Arellano also compared Farrell to Jerry Falwell, the late homophobic evangelical pastor who founded the Moral Majority.

"In another throwback to the past, Mark Farrell is stumping across town promoting 'family values,' like he's Jerry Falwell," Arellano said.

Arellano said that reopening Market Street is "Mark Farrell's one idea" on downtown revitalization. Doing so would "endanger pedestrians and cyclists, create more traffic, and delay Muni," he said.

"What's next, bringing the Central Freeway back to the Embarcadero?" asked Arellano, referring to the Embarcadero Freeway that brought traffic from the Bay Bridge to Broadway until it was torn down after being damaged in the 1989 Loma Prieta Earthquake. "Mark Farrell seems to be running for mayor in 1974, not 2024."

On police staffing, Arellano flipped the script, stating, "when Mark Farrell left office in 2018, he signed off on a horrible police contract that gutted the morale of the department.
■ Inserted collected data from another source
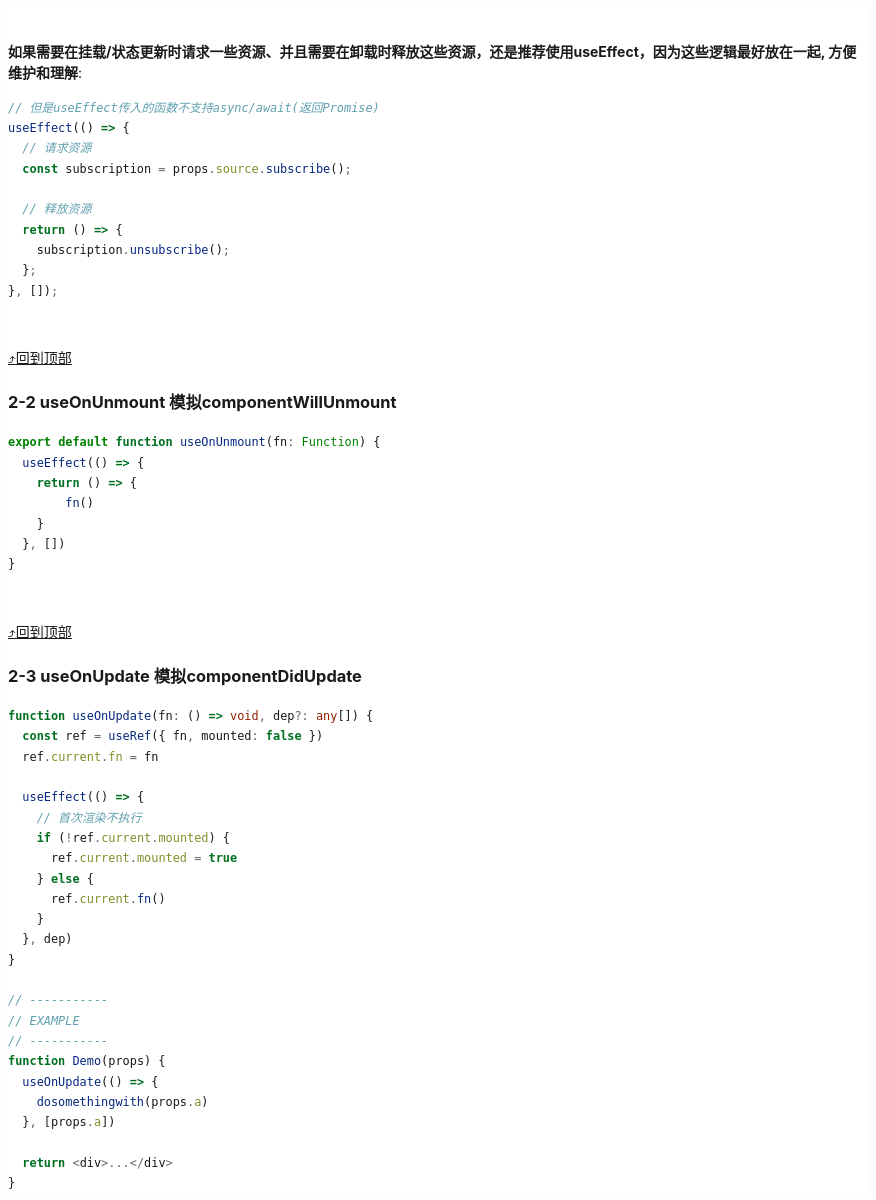 <br>

**如果需要在挂载/状态更新时请求一些资源、并且需要在卸载时释放这些资源，还是推荐使用useEffect，因为这些逻辑最好放在一起, 方便维护和理解**:

```js
// 但是useEffect传入的函数不支持async/await(返回Promise)
useEffect(() => {
  // 请求资源
  const subscription = props.source.subscribe();

  // 释放资源
  return () => {
    subscription.unsubscribe();
  };
}, []);
```

<br>

[⤴️回到顶部](#)

### 2-2 useOnUnmount 模拟componentWillUnmount

```ts
export default function useOnUnmount(fn: Function) {
  useEffect(() => {
    return () => {
        fn()
    }
  }, [])
}
```

<br>

[⤴️回到顶部](#)

### 2-3 useOnUpdate 模拟componentDidUpdate

```ts
function useOnUpdate(fn: () => void, dep?: any[]) {
  const ref = useRef({ fn, mounted: false })
  ref.current.fn = fn

  useEffect(() => {
    // 首次渲染不执行
    if (!ref.current.mounted) {
      ref.current.mounted = true
    } else {
      ref.current.fn()
    }
  }, dep)
}

// -----------
// EXAMPLE
// -----------
function Demo(props) {
  useOnUpdate(() => {
    dosomethingwith(props.a)
  }, [props.a])

  return <div>...</div>
}
```
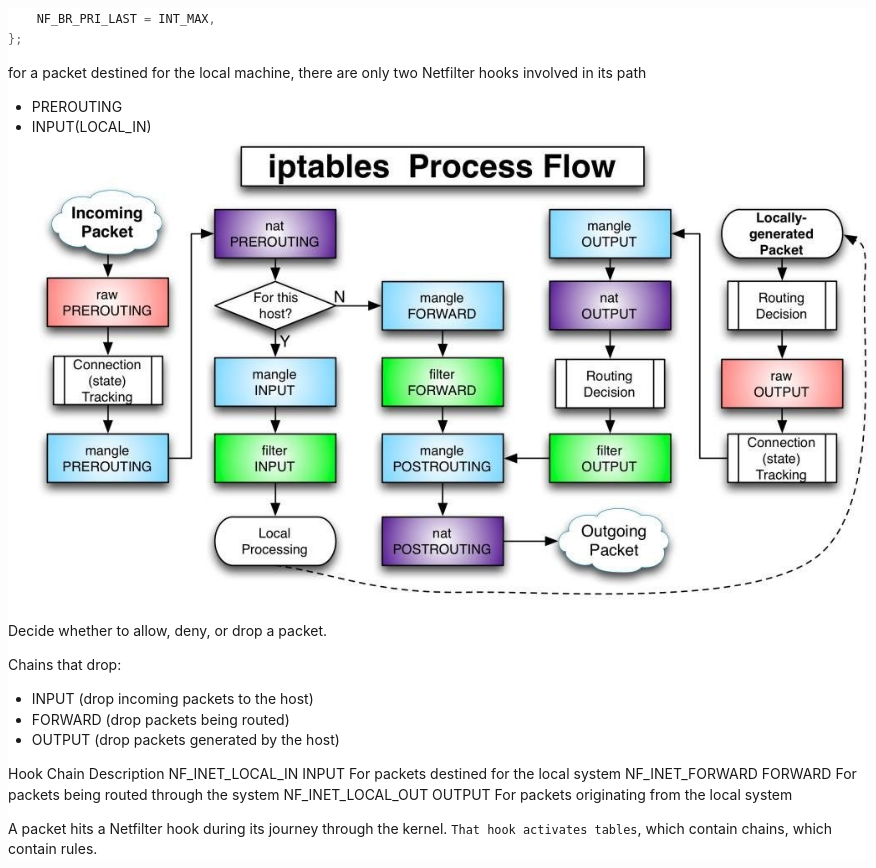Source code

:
 ```c
	NF_BR_PRI_LAST = INT_MAX,
};
```

 for a packet destined for the local machine, there are only two Netfilter hooks involved in its path
- PREROUTING
- INPUT(LOCAL_IN)
 ![alt text](image-31.png)


 Decide whether to allow, deny, or drop a packet.

Chains that drop:

- INPUT (drop incoming packets to the host)
- FORWARD (drop packets being routed)
- OUTPUT (drop packets generated by the host)

Hook	Chain	Description
NF_INET_LOCAL_IN	INPUT	For packets destined for the local system
NF_INET_FORWARD	FORWARD	For packets being routed through the system
NF_INET_LOCAL_OUT	OUTPUT	For packets originating from the local system


A packet hits a Netfilter hook during its journey through the kernel. `That hook activates tables`, which contain chains, which contain rules.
Mayor Breed has been cleaning up his mess ever since. Under her leadership, the department is on track to be fully staffed by 2026.
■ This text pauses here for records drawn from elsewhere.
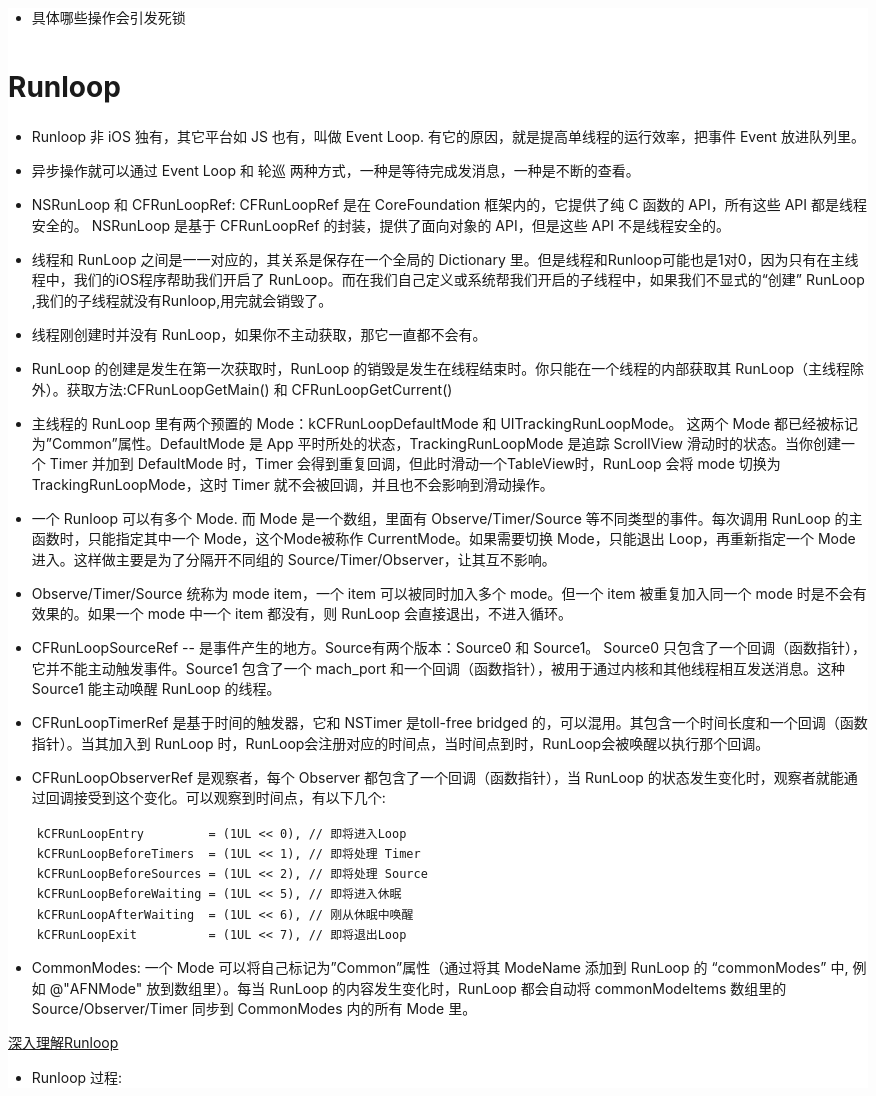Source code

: - 具体哪些操作会引发死锁

# Runloop

- Runloop 非 iOS 独有，其它平台如 JS 也有，叫做 Event Loop. 有它的原因，就是提高单线程的运行效率，把事件 Event 放进队列里。

- 异步操作就可以通过 Event Loop 和 轮巡 两种方式，一种是等待完成发消息，一种是不断的查看。


- NSRunLoop 和 CFRunLoopRef:
CFRunLoopRef 是在 CoreFoundation 框架内的，它提供了纯 C 函数的 API，所有这些 API 都是线程安全的。
NSRunLoop 是基于 CFRunLoopRef 的封装，提供了面向对象的 API，但是这些 API 不是线程安全的。

- 线程和 RunLoop 之间是一一对应的，其关系是保存在一个全局的 Dictionary 里。但是线程和Runloop可能也是1对0，因为只有在主线程中，我们的iOS程序帮助我们开启了 RunLoop。而在我们自己定义或系统帮我们开启的子线程中，如果我们不显式的“创建” RunLoop ,我们的子线程就没有Runloop,用完就会销毁了。

- 线程刚创建时并没有 RunLoop，如果你不主动获取，那它一直都不会有。

- RunLoop 的创建是发生在第一次获取时，RunLoop 的销毁是发生在线程结束时。你只能在一个线程的内部获取其 RunLoop（主线程除外）。获取方法:CFRunLoopGetMain() 和 CFRunLoopGetCurrent()

- 主线程的 RunLoop 里有两个预置的 Mode：kCFRunLoopDefaultMode 和 UITrackingRunLoopMode。
  这两个 Mode 都已经被标记为”Common”属性。DefaultMode 是 App 平时所处的状态，TrackingRunLoopMode 是追踪 ScrollView 滑动时的状态。当你创建一个 Timer 并加到 DefaultMode 时，Timer 会得到重复回调，但此时滑动一个TableView时，RunLoop 会将 mode 切换为 TrackingRunLoopMode，这时 Timer 就不会被回调，并且也不会影响到滑动操作。

- 一个 Runloop 可以有多个 Mode.  而 Mode 是一个数组，里面有 Observe/Timer/Source 等不同类型的事件。每次调用 RunLoop 的主函数时，只能指定其中一个 Mode，这个Mode被称作 CurrentMode。如果需要切换 Mode，只能退出 Loop，再重新指定一个 Mode 进入。这样做主要是为了分隔开不同组的 Source/Timer/Observer，让其互不影响。

- Observe/Timer/Source  统称为 mode item，一个 item 可以被同时加入多个 mode。但一个 item 被重复加入同一个 mode 时是不会有效果的。如果一个 mode 中一个 item 都没有，则 RunLoop 会直接退出，不进入循环。

- CFRunLoopSourceRef -- 是事件产生的地方。Source有两个版本：Source0 和 Source1。 Source0 只包含了一个回调（函数指针），它并不能主动触发事件。Source1 包含了一个 mach_port 和一个回调（函数指针），被用于通过内核和其他线程相互发送消息。这种 Source1 能主动唤醒 RunLoop 的线程。

- CFRunLoopTimerRef 是基于时间的触发器，它和 NSTimer 是toll-free bridged 的，可以混用。其包含一个时间长度和一个回调（函数指针）。当其加入到 RunLoop 时，RunLoop会注册对应的时间点，当时间点到时，RunLoop会被唤醒以执行那个回调。

- CFRunLoopObserverRef 是观察者，每个 Observer 都包含了一个回调（函数指针），当 RunLoop 的状态发生变化时，观察者就能通过回调接受到这个变化。可以观察到时间点，有以下几个:

```objc
    kCFRunLoopEntry         = (1UL << 0), // 即将进入Loop
    kCFRunLoopBeforeTimers  = (1UL << 1), // 即将处理 Timer
    kCFRunLoopBeforeSources = (1UL << 2), // 即将处理 Source
    kCFRunLoopBeforeWaiting = (1UL << 5), // 即将进入休眠
    kCFRunLoopAfterWaiting  = (1UL << 6), // 刚从休眠中唤醒
    kCFRunLoopExit          = (1UL << 7), // 即将退出Loop
```
 
 - CommonModes: 一个 Mode 可以将自己标记为”Common”属性（通过将其 ModeName 添加到 RunLoop 的 “commonModes” 中, 例如 @"AFNMode" 放到数组里）。每当 RunLoop 的内容发生变化时，RunLoop 都会自动将 commonModeItems 数组里的 Source/Observer/Timer 同步到 CommonModes 内的所有 Mode 里。
 
 [深入理解Runloop](https://blog.ibireme.com/2015/05/18/runloop/)
 
 - Runloop 过程:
"Because of the successful passage of her public safety measure in March, Prop E, police now have the policies and technology to make arrests and pursue criminals. The results speak for themselves — arrests are up and crime is down to the lowest level in over a decade," he added.

Farrell is also running against Levi Strauss heir and former nonprofit executive Daniel Lurie and District 11 Supervisor Ahsha Safaí.

When asked to respond for this report, Lurie campaign consultant Tyler Law stated, "Mark Farrell's talking points as a mayoral candidate aren't matching up with his long record in office. Under his watch tents crowded the sidewalks, open-air drug dealing went unchecked, and overdoses spiked. No one is questioning that he had the best of intentions. The issue is that he wasn't any good at delivering on them when he had the chance."

On police staffing, a Lurie spokesperson stated, "London Breed and Mark Farrell are two sides of the same coin, their records on police staffing and public safety don't match their rhetoric, and the lasting effects of their ineffective leadership are evident on our streets today. The people who got us into this mess are not equipped to get us out of it."

The San Francisco Police Officers Association was equally critical of Farrell when he was mayor.

In 2018, a POA news release stated, with regard to the 2018 contract Arellano referred to, "all indications at this time reveal that Mayor Mark Farrell, DHR [Department of Human Resources] Director Micki Callahan, and some members of the Board of Supervisors believe that either our cops do not deserve or are entitled to comparable raises of our counterparts in Bay Area law enforcement agencies."

Safaí's campaign did not return a request for comment.